(DOCUMENT TEXT):
-=-=-

… a gardener … after all …

A little afterthought about Easter. 

I’ve sometimes supposed that when Mary Magdalene visited the tomb (John 20:15) and met the risen Jesus but assumed he was the gardener, that Jesus, in speaking her name, was gently rebuking her for failing to recognize him. How could she not have recognized him after all? …  so that, quickly the ‘we always fail Jesus’ and ‘he keeps track’ guilt ethic creeps in and makes us a little wary, wondering if we caused an offense. But did it have that effect on Mary? What if something entirely more wonderful and interesting was happening in that little conversation? 

A couple of days ago, Prakash, an MCC worker in India, posted a little reflection, post Easter. The Bible is quite clear that God is the ‘all in all’, the maker of all things, that in God all things consist, and that God is the Love that holds it together and calls all of creation to itself. And if it’s true that this universal Love presence (God) then decided to become personal to us humans (John 1:14) then this little resurrection story twist makes good sense.  Prakash is quoting a friend of his, Arvind Theodore, and it goes like this:  

‘Mary Magdalene thought Jesus to be the gardener.  But was she really wrong?’ (It’s kind of the assumption, right?)  In Genesis we witness God the gardener working and speaking life to all that was in the Garden of Eden.  The idea of God as the gardener is not new; it has only been neglected and forgotten.

-=-=-

Page-level text extractions
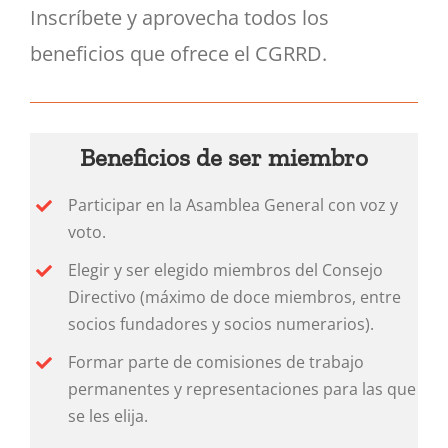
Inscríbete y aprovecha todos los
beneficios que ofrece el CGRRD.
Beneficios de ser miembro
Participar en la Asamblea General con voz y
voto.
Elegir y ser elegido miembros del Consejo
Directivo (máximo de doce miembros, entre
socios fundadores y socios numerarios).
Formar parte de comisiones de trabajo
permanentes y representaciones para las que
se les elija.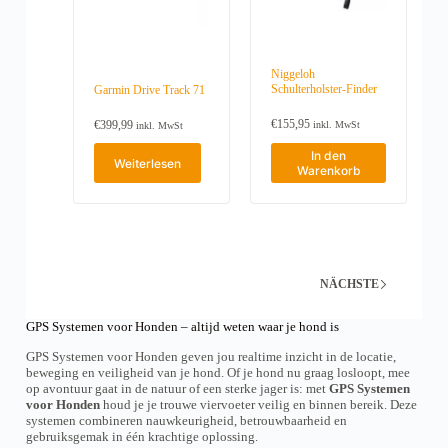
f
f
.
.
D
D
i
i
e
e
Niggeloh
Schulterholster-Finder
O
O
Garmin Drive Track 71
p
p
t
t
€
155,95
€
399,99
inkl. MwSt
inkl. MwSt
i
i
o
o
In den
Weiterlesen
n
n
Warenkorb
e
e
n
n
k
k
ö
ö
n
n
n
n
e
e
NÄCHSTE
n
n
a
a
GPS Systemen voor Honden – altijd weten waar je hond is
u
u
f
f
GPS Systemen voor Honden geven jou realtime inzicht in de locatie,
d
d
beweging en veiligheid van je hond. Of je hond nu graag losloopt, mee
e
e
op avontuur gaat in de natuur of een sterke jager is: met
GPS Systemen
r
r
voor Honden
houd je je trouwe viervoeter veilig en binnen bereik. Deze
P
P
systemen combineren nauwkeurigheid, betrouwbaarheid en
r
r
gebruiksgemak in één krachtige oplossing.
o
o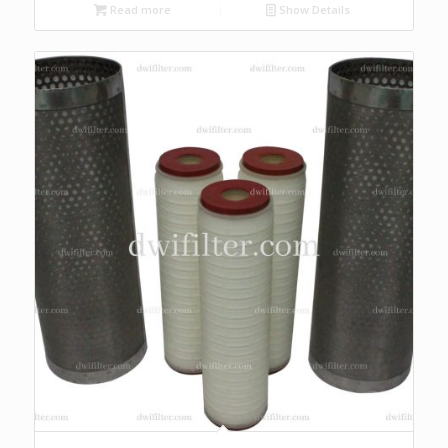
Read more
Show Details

-=-=-

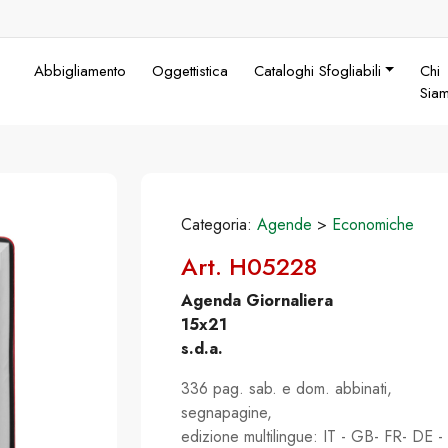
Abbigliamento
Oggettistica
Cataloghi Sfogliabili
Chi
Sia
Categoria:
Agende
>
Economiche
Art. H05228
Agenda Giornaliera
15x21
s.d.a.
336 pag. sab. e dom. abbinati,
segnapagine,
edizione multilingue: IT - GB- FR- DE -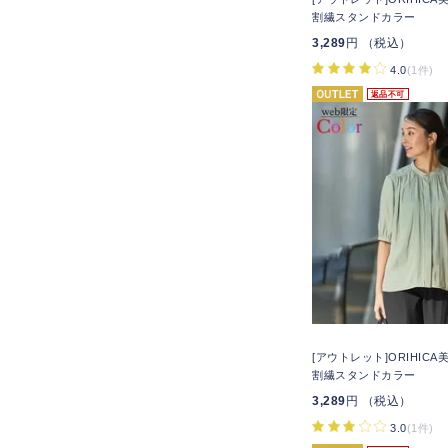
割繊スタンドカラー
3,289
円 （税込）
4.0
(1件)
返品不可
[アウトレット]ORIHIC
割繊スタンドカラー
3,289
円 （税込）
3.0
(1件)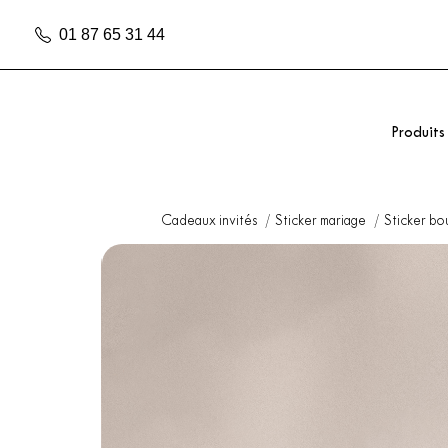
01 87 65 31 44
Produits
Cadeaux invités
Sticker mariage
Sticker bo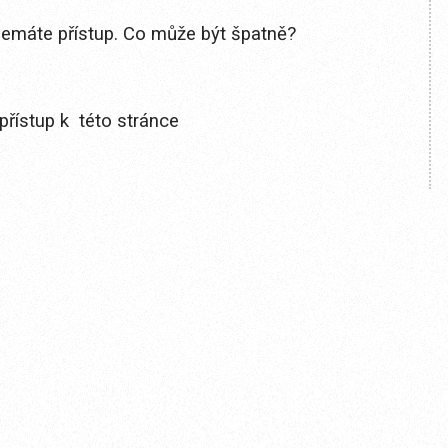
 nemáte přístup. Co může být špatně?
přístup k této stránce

-=-=-

(WHAT TO PRODUCE):
Answer these questions from the Easter reflection above.
(a) Which Bible verse is cited for Mary Magdalene's visit to the tomb?
(b) Whom is Prakash quoting?
(c) In which book of the Bible, according to the quoted words, do we witness God the gardener working?

(WRITTEN SOLUTION):
(a) John 20:15
(b) A friend of his, Arvind Theodore
(c) Genesis